ふとどきな女房 へのこを 二つ持ち
「へのこ」と申しますのは、男のお道具のことですな。昔は女は嫁入りしたら、一生その亭主と添いとげるのが人の道、とされておりました。まぁ、女房用のへのこは亭主のひとつだけ、てぇことになっておりました。「女房へのこ二つ持ち」てぇのは、つまり間男ですな。
町内で 知らぬは亭主ばかりなり
てぇことになる。まことにふとどきな話しでございます。
間男と亭主 抜き身と抜き身なり
女房が不義密通している現場に亭主が抜き身を引っさげて乱入して参ります。と、慌てた間男、びっくり仰天ですな。女泣かせの抜き身を丸出しにしてうろたえてるてぇ...えぇ、心温まる光景でございます。こういうときに、亭主が姦夫姦婦を二つ重ねといて四つにする、八つにする、つまり斬り殺しても別に罪にならなかったんだそうですから、間男てぇものも命懸けのお仕事でございます。
間男は 七両二分と値が決まり
据えられて 七両二分の膳を食い
えぇ、間男も命が惜しいですからな、亭主の方へいくらか払ってご勘弁願う、その値が、最初のうちは五両でした。そのうちに物価が上がりましたものか、七両二分に値が上がった。七両二分といえば当時の庶民にとっちゃ大金ですな。それでも、ちょいとよそのかみさんの寝てみたい、亭主に隠れてよその男をつまんでみたい、なんて気持ちてぇのは今も昔も変わらないようでございます。

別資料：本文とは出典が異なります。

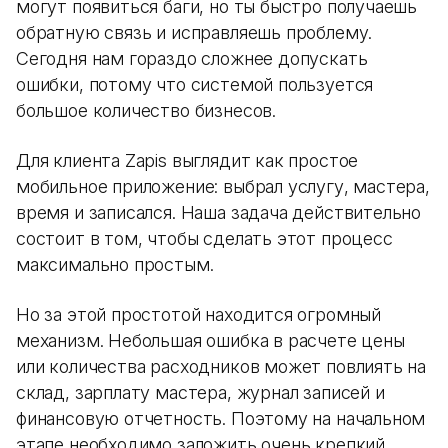
могут появиться баги, но ты быстро получаешь
обратную связь и исправляешь проблему.
Сегодня нам гораздо сложнее допускать
ошибки, потому что системой пользуется
большое количество бизнесов.
Для клиента Zapis выглядит как простое
мобильное приложение: выбрал услугу, мастера,
время и записался. Наша задача действительно
состоит в том, чтобы сделать этот процесс
максимально простым.
Но за этой простотой находится огромный
механизм. Небольшая ошибка в расчете цены
или количества расходников может повлиять на
склад, зарплату мастера, журнал записей и
финансовую отчетность. Поэтому на начальном
этапе необходимо заложить очень крепкий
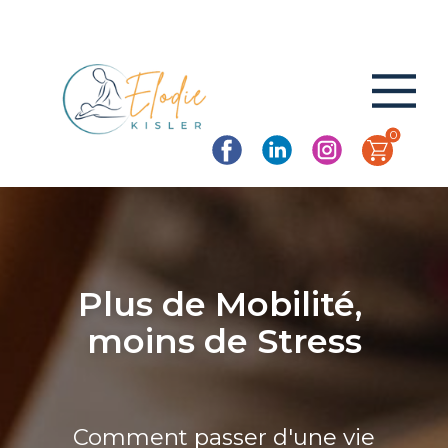
0
Plus de Mobilité,
moins de Stress
Comment passer d'une vie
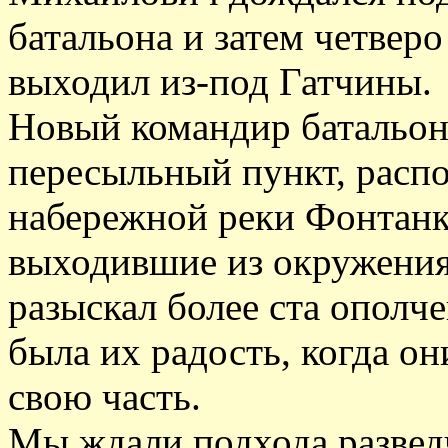
батальона и затем четверо
выходил из-под Гатчины.
Новый командир батальон
пересыльный пункт, расп
набережной реки Фонтанк
выходившие из окружения
разыскал более ста ополч
была их радость, когда он
свою часть.
Мы ждали подхода разведч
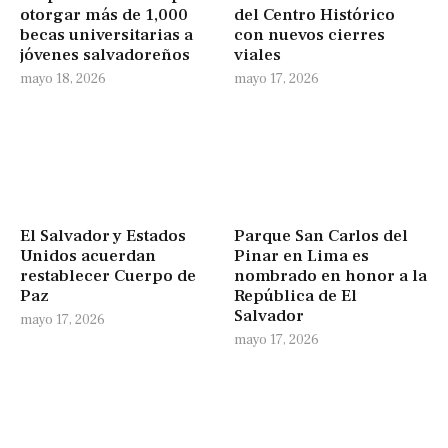
otorgar más de 1,000
del Centro Histórico
becas universitarias a
con nuevos cierres
jóvenes salvadoreños
viales
mayo 18, 2026
mayo 17, 2026
El Salvador y Estados
Parque San Carlos del
Unidos acuerdan
Pinar en Lima es
restablecer Cuerpo de
nombrado en honor a la
Paz
República de El
Salvador
mayo 17, 2026
mayo 17, 2026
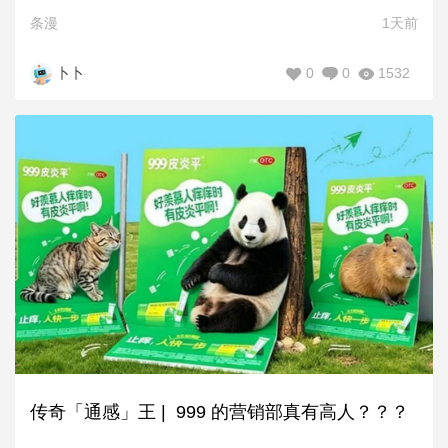
条漫
1天前
0
0
1532
卜卜
传奇「通感」王 | 999 的营销部真有高人？？？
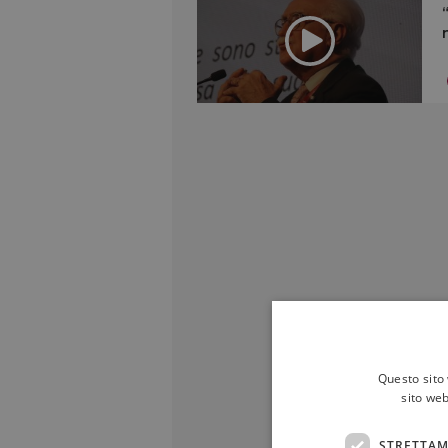
Questo sito 
sito web
STRETTAM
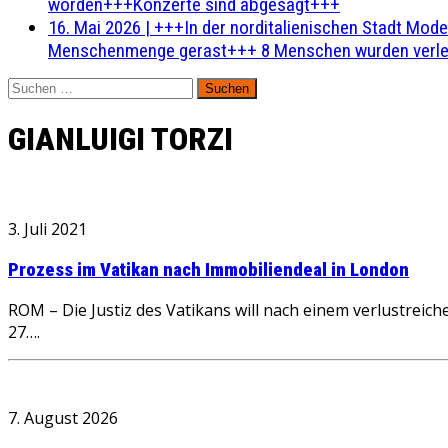
worden+++Konzerte sind abgesagt+++
16. Mai 2026
|
+++In der norditalienischen Stadt Mode
Menschenmenge gerast+++ 8 Menschen wurden verlet
Suchen
nach:
GIANLUIGI TORZI
3. Juli 2021
Prozess im Vatikan nach Immobiliendeal in London
ROM – Die Justiz des Vatikans will nach einem verlustr
27….
7. August 2026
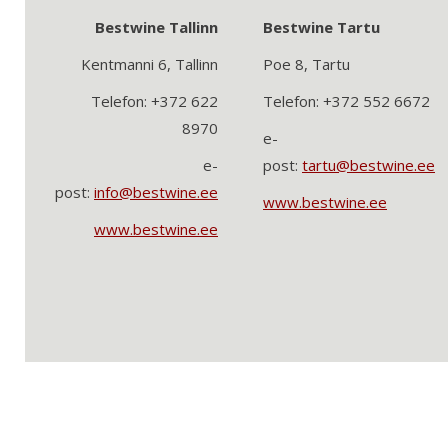
Bestwine Tallinn
Bestwine Tartu
Kentmanni 6, Tallinn
Poe 8, Tartu
Telefon: +372 622
Telefon: +372 552 6672
8970
e-
e-
post:
tartu@bestwine.ee
post:
info@bestwine.ee
www.bestwine.ee
www.bestwine.ee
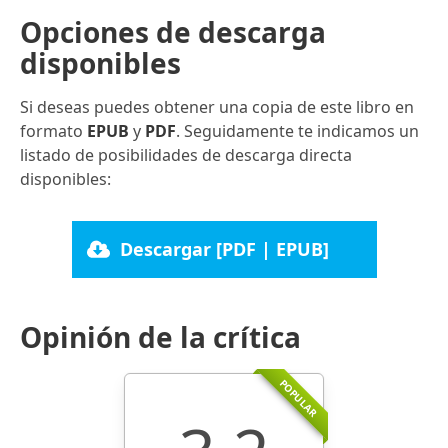
Opciones de descarga
disponibles
Si deseas puedes obtener una copia de este libro en
formato
EPUB
y
PDF
. Seguidamente te indicamos un
listado de posibilidades de descarga directa
disponibles:
Descargar [PDF | EPUB]
Opinión de la crítica
POPULAR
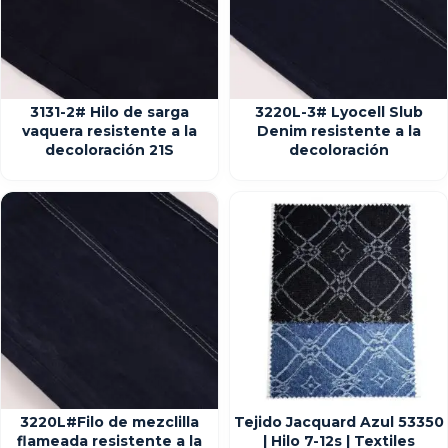
3131-2# Hilo de sarga
3220L-3# Lyocell Slub
vaquera resistente a la
Denim resistente a la
decoloración 21S
decoloración
3220L#Filo de mezclilla
Tejido Jacquard Azul 53350
flameada resistente a la
| Hilo 7-12s | Textiles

べつに、じゃぁ、隣の嫁さんが自分のカカァよりいい女か、てぇとそうでもないんでございまして、その証拠に隣の亭主が自分のカカァと間男していたりいたしまして、ま、人間、だんだんと慣れて参りますと麻痺してくるんですかなぁ、あっちのほうが...えぇ、南蛮のほうのことわざにも「隣の芝生は青く見える」てぇのがございますが、面白いものでございますなぁ...
ごく風流な秋のお咄でございました。